> _MATERIALE DI LAVORO_
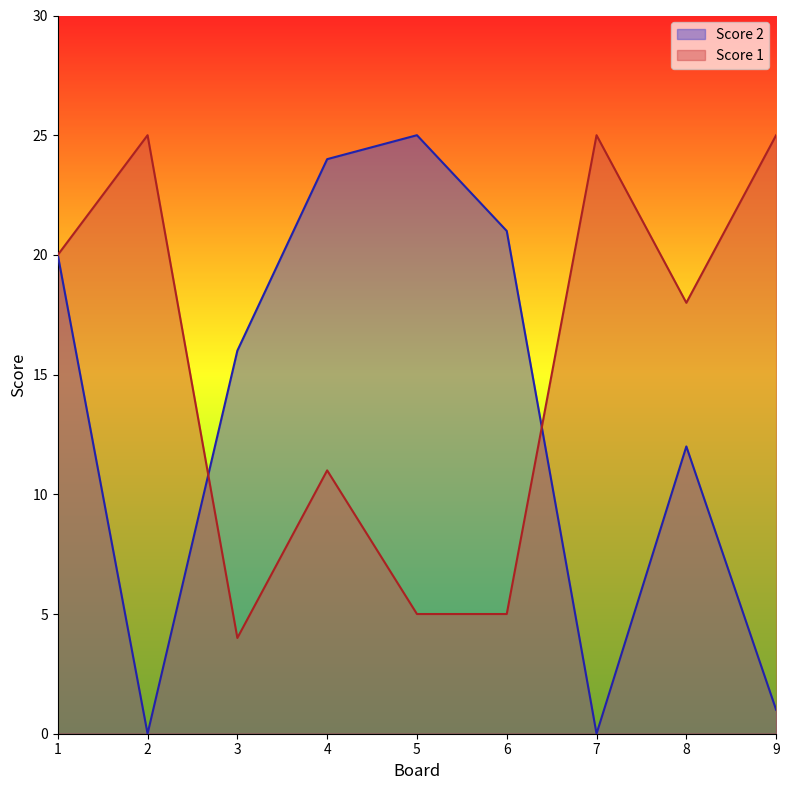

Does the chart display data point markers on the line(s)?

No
* * *
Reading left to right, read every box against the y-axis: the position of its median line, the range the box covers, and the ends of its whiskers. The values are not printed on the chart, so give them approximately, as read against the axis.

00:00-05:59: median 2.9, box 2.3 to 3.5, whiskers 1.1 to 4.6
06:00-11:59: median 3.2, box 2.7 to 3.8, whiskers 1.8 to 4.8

> _COMPITO DA SVOLGERE_
Riscrivi la parte che inizia con la riga contenente "00:00-05:59: median 2.9, box" e termina con quella contenente "06:00-11:59: median 3.2, box", sostituendo "whiskers" con "range" e lasciando invariato tutto il resto.

> _SOLUZIONE DEL PROBLEMA_
00:00-05:59: median 2.9, box 2.3 to 3.5, range 1.1 to 4.6
06:00-11:59: median 3.2, box 2.7 to 3.8, range 1.8 to 4.8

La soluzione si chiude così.